Expanding interoperability
Jan Nicolay, global account director of logistics at Mobile Industrial Robots (MiR), said the company has been able to take advantage of 5G technology to expand the coverage area of its AMRs. No longer will customers need to rely solely on Wi-Fi to get their robot to operate properly.
“All the sites we are going into do, of course, have Wi-Fi, but often when we do a site audit, we do identify some areas where the coverage is slow or the signal is weak. Therefore, 5G is really an enabler to have higher throughput, better connection. It has huge potential later on to do cloud-based solutions.”
To help expand interoperability between AMR vendors, the company, along with Vecna Robotics, 6 River Systems, Waypoint Robotics, Locus Robotics, Seegrid, MiR, AutoGuide Mobile Robots, Third Wave Automation, A3, and Open Robotics, is part of MassRobotics' AMR Interoperability Working Group.
“Going two or three years back, an installation of two or three AMRs was really the standard,” Nicolay said. “You saw a lot of customers started with small fleets just to test the technology.

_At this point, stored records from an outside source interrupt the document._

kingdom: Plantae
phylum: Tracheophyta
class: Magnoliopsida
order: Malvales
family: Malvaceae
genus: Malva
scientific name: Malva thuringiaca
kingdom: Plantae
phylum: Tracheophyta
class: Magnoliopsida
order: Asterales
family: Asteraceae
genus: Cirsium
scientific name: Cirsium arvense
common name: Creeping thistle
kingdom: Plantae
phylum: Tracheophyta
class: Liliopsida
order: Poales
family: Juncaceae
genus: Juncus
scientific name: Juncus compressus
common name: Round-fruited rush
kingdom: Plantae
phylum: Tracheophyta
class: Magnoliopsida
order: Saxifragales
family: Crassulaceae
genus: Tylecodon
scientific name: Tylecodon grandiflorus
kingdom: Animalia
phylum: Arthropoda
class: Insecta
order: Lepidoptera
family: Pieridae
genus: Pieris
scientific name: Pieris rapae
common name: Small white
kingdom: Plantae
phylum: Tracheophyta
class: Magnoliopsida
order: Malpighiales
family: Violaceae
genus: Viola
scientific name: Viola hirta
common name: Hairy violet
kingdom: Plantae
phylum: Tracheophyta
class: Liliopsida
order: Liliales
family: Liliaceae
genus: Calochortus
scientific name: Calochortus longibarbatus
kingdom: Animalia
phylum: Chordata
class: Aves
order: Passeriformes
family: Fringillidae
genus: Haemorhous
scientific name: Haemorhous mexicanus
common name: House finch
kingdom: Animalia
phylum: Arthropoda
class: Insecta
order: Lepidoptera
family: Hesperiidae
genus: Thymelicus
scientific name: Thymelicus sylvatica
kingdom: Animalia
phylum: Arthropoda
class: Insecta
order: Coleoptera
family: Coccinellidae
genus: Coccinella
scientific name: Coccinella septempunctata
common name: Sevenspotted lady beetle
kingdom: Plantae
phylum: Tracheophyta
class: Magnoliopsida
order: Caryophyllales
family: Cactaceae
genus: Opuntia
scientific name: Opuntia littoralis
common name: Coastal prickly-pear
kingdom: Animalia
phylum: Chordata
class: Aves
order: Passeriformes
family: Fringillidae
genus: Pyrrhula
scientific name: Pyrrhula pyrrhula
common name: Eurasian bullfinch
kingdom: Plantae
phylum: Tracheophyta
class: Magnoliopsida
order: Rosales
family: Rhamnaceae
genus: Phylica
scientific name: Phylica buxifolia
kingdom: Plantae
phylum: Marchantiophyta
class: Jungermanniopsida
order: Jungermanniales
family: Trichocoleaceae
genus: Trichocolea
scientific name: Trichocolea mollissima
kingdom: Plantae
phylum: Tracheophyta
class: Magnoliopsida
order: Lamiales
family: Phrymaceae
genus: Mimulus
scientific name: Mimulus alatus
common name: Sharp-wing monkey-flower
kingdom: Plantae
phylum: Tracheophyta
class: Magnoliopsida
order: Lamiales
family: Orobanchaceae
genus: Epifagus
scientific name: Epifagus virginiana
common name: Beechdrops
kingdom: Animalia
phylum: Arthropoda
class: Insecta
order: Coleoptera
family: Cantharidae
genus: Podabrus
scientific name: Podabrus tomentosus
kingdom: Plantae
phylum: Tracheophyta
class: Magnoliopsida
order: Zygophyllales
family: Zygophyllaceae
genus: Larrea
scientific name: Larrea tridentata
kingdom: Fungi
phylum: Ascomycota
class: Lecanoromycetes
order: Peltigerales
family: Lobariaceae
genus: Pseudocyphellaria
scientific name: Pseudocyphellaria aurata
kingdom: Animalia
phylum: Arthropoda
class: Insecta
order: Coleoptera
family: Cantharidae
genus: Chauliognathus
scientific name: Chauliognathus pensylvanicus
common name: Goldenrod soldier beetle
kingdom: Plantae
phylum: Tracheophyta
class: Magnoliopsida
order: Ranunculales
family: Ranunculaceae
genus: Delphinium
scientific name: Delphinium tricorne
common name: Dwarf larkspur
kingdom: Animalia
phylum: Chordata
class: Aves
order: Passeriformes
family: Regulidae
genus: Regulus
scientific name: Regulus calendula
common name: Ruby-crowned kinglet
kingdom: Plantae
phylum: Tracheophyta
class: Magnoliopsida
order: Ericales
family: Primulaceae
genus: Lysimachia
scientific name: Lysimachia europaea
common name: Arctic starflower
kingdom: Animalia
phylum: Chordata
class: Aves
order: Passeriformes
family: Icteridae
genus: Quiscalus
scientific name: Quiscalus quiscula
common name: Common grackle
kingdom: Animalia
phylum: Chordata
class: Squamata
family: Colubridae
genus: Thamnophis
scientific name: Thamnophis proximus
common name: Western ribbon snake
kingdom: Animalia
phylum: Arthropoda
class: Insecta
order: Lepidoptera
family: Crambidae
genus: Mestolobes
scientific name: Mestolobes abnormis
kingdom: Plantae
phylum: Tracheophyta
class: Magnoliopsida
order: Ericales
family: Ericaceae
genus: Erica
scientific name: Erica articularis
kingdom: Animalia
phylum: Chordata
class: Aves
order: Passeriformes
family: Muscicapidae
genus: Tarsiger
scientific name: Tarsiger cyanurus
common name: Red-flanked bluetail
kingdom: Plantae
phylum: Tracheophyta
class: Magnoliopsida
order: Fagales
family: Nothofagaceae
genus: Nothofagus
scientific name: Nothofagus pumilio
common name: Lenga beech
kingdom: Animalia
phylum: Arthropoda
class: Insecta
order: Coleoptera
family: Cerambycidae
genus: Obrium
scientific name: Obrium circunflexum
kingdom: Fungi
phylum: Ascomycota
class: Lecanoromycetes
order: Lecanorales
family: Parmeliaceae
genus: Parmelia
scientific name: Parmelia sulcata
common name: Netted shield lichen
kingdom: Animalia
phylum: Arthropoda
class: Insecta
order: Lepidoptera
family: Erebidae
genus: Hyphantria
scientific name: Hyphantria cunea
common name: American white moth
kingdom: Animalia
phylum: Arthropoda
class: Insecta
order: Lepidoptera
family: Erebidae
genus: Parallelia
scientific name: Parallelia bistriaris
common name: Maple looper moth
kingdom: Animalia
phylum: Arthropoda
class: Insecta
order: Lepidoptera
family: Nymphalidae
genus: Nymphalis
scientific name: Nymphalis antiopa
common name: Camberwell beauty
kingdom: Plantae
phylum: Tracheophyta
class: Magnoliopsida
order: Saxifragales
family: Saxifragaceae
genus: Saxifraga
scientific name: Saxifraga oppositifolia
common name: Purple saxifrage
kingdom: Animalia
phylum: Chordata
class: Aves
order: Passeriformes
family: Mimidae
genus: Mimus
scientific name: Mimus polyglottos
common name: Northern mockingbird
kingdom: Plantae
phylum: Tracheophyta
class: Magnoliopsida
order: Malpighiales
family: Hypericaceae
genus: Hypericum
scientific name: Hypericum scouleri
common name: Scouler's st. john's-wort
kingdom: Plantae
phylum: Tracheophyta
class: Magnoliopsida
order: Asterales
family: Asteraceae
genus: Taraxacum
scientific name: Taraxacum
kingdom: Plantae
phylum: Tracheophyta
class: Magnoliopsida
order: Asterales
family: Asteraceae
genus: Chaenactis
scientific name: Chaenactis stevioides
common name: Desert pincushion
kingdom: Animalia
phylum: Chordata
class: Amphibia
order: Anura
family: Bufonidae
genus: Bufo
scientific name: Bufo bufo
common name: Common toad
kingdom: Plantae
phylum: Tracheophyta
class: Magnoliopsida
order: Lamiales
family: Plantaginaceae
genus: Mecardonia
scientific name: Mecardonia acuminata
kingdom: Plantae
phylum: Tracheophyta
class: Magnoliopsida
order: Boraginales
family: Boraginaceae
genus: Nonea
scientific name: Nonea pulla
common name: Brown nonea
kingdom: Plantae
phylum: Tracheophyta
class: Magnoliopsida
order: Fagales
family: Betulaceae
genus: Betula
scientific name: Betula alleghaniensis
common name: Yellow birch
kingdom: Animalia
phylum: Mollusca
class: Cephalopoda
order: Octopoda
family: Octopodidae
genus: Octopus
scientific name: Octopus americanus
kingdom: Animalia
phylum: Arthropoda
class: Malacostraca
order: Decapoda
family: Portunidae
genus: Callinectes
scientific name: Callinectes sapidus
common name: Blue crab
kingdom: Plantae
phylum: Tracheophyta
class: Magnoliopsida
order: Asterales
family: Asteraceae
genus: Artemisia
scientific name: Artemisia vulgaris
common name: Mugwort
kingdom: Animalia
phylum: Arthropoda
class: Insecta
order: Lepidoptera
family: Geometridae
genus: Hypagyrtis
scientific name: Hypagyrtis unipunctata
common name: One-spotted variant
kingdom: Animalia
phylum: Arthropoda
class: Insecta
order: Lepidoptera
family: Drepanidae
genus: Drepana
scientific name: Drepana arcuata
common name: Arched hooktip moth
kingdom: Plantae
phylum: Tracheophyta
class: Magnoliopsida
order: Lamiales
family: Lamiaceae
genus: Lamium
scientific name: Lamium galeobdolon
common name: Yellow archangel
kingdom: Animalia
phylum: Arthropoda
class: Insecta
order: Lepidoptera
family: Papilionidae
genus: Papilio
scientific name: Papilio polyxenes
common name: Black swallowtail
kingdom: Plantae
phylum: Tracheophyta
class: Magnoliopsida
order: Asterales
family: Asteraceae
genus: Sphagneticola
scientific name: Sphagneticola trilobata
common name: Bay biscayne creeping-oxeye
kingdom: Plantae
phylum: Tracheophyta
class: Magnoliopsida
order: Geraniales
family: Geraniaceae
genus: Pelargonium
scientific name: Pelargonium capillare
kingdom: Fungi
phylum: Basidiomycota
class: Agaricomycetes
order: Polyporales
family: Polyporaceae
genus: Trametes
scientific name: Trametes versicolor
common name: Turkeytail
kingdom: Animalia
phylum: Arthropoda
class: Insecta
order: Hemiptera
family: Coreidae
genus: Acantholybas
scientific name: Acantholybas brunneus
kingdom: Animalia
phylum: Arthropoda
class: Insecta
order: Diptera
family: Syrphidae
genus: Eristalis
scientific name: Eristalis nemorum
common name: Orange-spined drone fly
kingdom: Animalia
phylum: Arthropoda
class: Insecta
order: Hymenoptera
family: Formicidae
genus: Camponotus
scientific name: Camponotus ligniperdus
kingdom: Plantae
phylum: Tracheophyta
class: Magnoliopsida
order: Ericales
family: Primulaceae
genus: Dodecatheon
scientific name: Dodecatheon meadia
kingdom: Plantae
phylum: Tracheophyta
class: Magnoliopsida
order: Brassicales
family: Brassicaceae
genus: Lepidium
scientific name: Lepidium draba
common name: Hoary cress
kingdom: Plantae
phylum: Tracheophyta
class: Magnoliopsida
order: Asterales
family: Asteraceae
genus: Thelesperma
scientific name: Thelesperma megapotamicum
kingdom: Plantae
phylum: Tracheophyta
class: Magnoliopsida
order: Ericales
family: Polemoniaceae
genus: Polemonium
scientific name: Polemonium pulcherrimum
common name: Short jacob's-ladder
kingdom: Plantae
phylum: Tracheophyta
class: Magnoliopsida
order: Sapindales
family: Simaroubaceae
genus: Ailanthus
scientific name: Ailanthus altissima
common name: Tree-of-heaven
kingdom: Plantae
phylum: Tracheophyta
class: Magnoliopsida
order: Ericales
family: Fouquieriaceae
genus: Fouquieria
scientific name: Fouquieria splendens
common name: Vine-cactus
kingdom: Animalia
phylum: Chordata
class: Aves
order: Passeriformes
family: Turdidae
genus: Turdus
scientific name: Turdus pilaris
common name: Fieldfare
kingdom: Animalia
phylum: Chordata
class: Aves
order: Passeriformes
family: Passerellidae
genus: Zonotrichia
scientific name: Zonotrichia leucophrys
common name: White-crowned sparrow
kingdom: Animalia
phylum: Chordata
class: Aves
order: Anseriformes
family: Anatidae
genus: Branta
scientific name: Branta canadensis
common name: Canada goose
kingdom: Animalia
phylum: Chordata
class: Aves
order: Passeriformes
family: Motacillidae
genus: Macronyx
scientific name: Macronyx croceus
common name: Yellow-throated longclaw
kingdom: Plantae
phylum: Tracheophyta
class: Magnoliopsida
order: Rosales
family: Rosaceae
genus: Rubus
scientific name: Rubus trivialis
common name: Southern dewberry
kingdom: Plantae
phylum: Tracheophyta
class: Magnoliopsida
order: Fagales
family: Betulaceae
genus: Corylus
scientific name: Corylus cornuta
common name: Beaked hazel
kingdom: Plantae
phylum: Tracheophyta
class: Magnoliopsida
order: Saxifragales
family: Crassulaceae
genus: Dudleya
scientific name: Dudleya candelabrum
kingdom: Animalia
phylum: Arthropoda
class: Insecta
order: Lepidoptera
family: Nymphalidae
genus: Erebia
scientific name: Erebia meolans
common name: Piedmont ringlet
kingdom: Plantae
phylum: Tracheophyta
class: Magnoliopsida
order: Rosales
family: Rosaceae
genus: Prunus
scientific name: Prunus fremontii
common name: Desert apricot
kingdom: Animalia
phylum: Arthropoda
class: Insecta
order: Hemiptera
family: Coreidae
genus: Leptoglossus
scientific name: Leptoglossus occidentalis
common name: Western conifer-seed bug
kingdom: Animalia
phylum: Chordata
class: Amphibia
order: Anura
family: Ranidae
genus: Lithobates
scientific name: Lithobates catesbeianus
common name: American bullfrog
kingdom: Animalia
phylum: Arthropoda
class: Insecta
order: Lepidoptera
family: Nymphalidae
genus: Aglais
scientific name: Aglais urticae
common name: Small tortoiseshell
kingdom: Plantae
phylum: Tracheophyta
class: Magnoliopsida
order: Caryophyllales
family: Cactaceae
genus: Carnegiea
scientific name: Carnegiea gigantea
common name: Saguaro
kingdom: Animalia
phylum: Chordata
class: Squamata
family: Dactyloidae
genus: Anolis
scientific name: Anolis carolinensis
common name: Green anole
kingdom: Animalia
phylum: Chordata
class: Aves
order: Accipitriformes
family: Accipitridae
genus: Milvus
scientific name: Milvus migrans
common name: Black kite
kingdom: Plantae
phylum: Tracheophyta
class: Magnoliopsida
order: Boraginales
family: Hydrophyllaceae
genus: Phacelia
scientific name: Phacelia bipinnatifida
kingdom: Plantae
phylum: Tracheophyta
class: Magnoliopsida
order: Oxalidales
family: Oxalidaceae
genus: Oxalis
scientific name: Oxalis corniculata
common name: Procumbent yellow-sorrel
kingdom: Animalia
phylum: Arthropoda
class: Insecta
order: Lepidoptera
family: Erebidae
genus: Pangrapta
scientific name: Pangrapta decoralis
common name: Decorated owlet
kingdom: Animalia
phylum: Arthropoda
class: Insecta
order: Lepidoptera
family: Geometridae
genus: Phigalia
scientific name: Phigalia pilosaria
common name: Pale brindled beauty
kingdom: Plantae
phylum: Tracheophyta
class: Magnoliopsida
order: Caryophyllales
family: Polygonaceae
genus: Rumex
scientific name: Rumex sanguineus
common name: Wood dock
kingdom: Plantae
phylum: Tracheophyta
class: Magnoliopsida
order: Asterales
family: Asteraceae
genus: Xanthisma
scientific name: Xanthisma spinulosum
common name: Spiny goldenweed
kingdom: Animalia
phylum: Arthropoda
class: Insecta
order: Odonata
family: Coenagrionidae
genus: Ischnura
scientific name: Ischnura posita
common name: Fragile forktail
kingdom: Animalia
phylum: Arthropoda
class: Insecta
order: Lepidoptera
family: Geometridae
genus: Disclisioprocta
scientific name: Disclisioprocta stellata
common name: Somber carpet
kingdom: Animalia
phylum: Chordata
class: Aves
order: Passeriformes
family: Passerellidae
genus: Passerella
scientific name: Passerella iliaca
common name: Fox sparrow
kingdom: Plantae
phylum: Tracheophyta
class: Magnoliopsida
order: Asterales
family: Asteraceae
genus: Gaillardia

“But these days, you have installations of multiple robots—20, 30, and beyond— and not only from one vendor, but from multiple vendors for different applications, different use cases,” he added. “There really is a demand for a single internal logistics system.”
The company has an ROI Calculator on its website to help customers determine how its mobile robots may help companies save money, increase productivity, and save resources.